__PROBLEM 1__:
In the blog posts, why does the writer have Hans and Franz stuck in their head?
__PROBLEM 2__:
From the blog posts, write out the part that opens with the words containing "It was so nice" and closes with "just were. Together.".
__PROBLEM 3__:
According to the blog posts, what did the family have for breakfast during their weekend of family time?

__SUPPLIED TEXT__:
==================================================

I seriously DO NOT have time to be sick. Do you hear me body? I don't have time for this. I've got fun things to do. An 8-year-old daughter to hang out with. Pools to swim in. It is summer for goodness sakes. I am NOT supposed to be sick. Not. Not. Not. Maybe if I keep repeating it, my body will actually LISTEN to me. No time body. No time. No time to be sick.

But yet, here I am. Sick. My ears hurt. My throat hurts. And my head is KILLING me. Seriously. I feel like it might explode into a million pieces at any moment. And part of me wishes that would happen. Why? Well because then it wouldn't hurt like the devil anymore. Not sure where I picked up this particular ray of sunshine that has invaded my body, but I sure as heck wish I'd missed it, that is for sure.

Being sick sucks. Being sick in the summer sucks worse. Here's to hoping that this yuckiness is VERY short lived. VERY.


Tuesday, June 28, 2011

I'm Here to "Pump You Up"



Remember these guys? Hans and Franz? From Saturday Night Live? For some reason, I have them stuck in my head. Well, the reason is because I've started a new workout called Body Pump, and now all I can hear is Hans and Franz telling me they want to "pump me up". Not that I'm doing much "pumping up" right now. Right now? I'm just managing to not d-i-e while doing it. I'm managing to not fall out while doing one million squats.

Exercise? Yeah. It ain't fun. And it ain't pretty. Or it least it isn't when I do it. Which is why I prefer the comfort of my own home as opposed to embarrasing the mess out of myself at a gym. Maybe one day I'll work out in a gym. You know, one day when I'm not 30 pounds overweight.

So, here I go. Ready to get "pumped up". Which now brings up a stupid high-school football cheer in my head. Well, maybe between Hans and Franz and my inner cheerleader, I'll actually be able to do this.

Time to tell those 30 extra pounds where to go. And it ain't my hips.


Monday, June 27, 2011

Family Time



This weekend, my little family and I had some much needed family time. Much needed. It was nice to get away from it all and just be us.

It was so nice to not have a schedule. To not have to be anywhere at anytime. We did whatever we wanted, whenever we wanted. We had pizza for breakfast. We had steaks for lunch. We just were. Together.

==================================================

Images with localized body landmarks
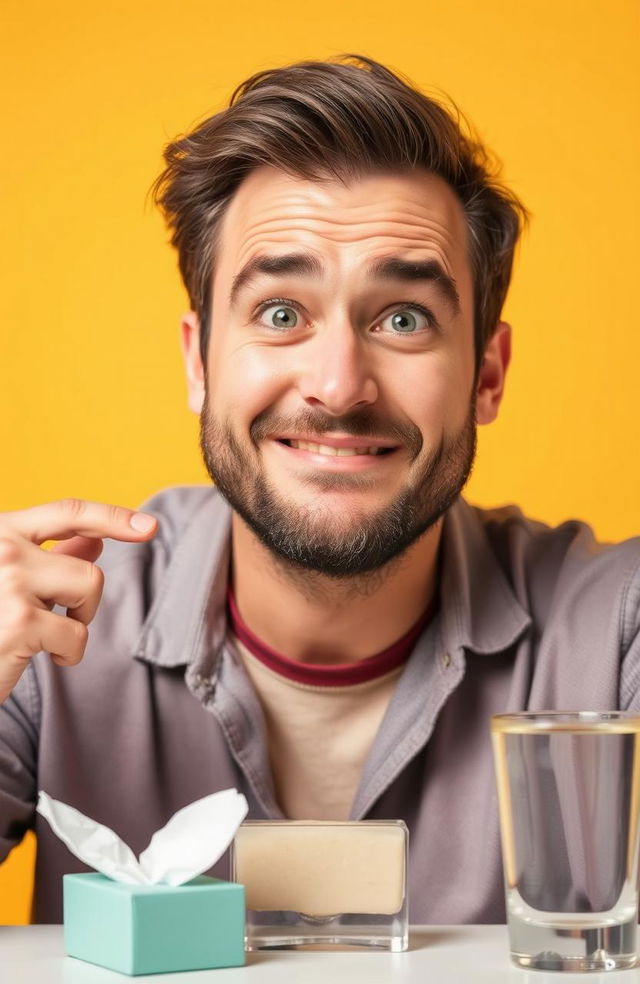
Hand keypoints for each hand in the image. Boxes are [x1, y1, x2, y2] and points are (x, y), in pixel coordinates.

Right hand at [0, 498, 156, 702]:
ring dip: (78, 623)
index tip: (150, 526)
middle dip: (85, 601)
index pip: (68, 511)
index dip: (113, 517)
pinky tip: (35, 656)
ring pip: (88, 589)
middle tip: (59, 621)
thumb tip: (96, 540)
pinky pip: (77, 635)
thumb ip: (50, 558)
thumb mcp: (11, 580)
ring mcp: (10, 581)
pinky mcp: (19, 621)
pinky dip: (68, 653)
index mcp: (0, 531)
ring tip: (43, 637)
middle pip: (87, 566)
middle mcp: (3, 548)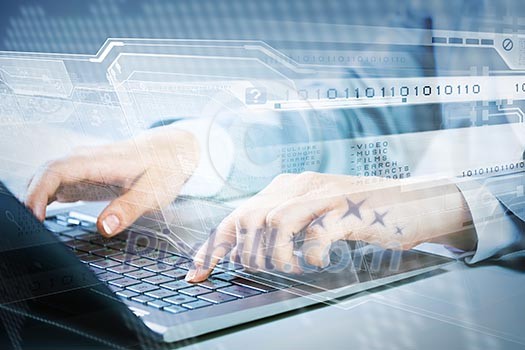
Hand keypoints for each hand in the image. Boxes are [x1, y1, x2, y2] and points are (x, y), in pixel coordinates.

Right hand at [25, 126, 198, 236]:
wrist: (171, 150)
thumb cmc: (165, 168)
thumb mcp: (155, 191)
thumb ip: (129, 208)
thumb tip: (104, 226)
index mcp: (101, 160)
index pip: (57, 170)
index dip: (38, 191)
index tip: (33, 215)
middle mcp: (86, 160)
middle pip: (45, 174)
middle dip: (29, 199)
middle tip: (27, 230)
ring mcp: (83, 167)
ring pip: (47, 178)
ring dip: (34, 199)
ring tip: (31, 228)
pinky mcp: (84, 176)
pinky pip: (56, 184)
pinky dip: (44, 199)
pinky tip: (40, 217)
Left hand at [186, 172, 475, 281]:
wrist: (416, 203)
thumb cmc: (364, 214)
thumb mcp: (318, 214)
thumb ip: (286, 223)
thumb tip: (249, 249)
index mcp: (290, 187)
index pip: (239, 215)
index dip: (213, 246)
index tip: (196, 274)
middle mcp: (303, 186)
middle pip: (251, 218)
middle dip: (248, 254)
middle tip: (267, 269)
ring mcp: (326, 196)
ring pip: (276, 222)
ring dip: (276, 254)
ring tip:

==================================================

__ANSWER SPACE 1__:
The writer has started a new workout called Body Pump. Because of it, all the writer can hear is Hans and Franz saying they want to "pump me up."

__ANSWER SPACE 2__:
It was so nice to not have a schedule. To not have to be anywhere at anytime. We did whatever we wanted, whenever we wanted. We had pizza for breakfast. We had steaks for lunch. We just were. Together.

__ANSWER SPACE 3__:
Pizza.